Pada jurnal kedua Hasil penelitian menunjukkan secara klinis proses epitelisasi luka
bakar balut madu lebih cepat dibandingkan dengan balut kasa tulle. Namun secara staistik tidak
didapatkan perbedaan yang bermakna pada proses epitelisasi luka bakar derajat dua
dangkal yang dibalut madu dan kasa tulle.

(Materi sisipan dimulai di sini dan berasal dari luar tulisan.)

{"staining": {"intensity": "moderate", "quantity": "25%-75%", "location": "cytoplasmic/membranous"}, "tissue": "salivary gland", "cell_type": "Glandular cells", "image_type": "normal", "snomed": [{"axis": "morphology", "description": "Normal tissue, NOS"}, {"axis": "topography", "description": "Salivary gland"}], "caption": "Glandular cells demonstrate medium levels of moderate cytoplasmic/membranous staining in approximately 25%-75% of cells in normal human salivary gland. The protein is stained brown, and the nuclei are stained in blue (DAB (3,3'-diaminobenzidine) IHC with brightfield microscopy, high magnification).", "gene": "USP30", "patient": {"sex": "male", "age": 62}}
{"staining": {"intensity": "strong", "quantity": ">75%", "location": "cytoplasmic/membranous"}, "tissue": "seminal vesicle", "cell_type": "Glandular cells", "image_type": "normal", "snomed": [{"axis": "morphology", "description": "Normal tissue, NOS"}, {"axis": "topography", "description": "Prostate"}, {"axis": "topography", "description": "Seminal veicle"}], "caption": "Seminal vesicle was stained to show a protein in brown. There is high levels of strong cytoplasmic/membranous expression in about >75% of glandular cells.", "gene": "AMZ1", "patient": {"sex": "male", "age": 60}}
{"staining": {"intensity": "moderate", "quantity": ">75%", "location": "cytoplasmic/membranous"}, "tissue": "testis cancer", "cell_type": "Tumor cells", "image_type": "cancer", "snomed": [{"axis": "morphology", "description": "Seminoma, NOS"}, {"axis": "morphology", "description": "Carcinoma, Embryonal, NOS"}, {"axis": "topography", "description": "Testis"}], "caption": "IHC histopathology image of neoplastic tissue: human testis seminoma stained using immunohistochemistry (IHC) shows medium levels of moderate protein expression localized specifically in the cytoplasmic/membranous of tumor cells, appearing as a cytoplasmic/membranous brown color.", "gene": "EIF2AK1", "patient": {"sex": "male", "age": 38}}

Pada jurnal ketiga Sebagai pengobatan alternatif, madu dapat digunakan untuk mencegah
infeksi tanpa memperpanjang waktu penyembuhan luka. Aktivitas antibakteri Mekanisme madu
sebagai antibakteri dapat diklasifikasikan secara langsung dan tidak langsung. Mekanisme secara
langsung didasarkan pada kemampuan komponen madu untuk membunuh bakteri.Mekanisme
tidak langsung adalah respon antibakteri dari host yang dirangsang oleh madu terhadap bakteri.
B. Saran
1. Bagi pelayanan kesehatan
Bagi pelayanan kesehatan disarankan untuk dapat menjadikan hasil penelitian ini sebagai
salah satu intervensi keperawatan pada pasien yang mengalami luka bakar
2. Bagi perkembangan ilmu keperawatan
Bagi perkembangan ilmu keperawatan khususnya tenaga pengajar dan pelajar
disarankan unuk dapat memakai hasil penelitian ini sebagai salah satu sumber informasi
mengenai cara mengatasi luka bakar potency of honey in treatment of burn wounds
3. Bagi masyarakat
Bagi masyarakat disarankan untuk dapat mengaplikasikan hasil penelitian yang sudah
dilakukan.
4. Bagi penelitian selanjutnya
Hasil penelitian selanjutnya dapat dijadikan tambahan untuk mengembangkan penelitian
lebih apikatif tentang pengobatan luka bakar derajat dua.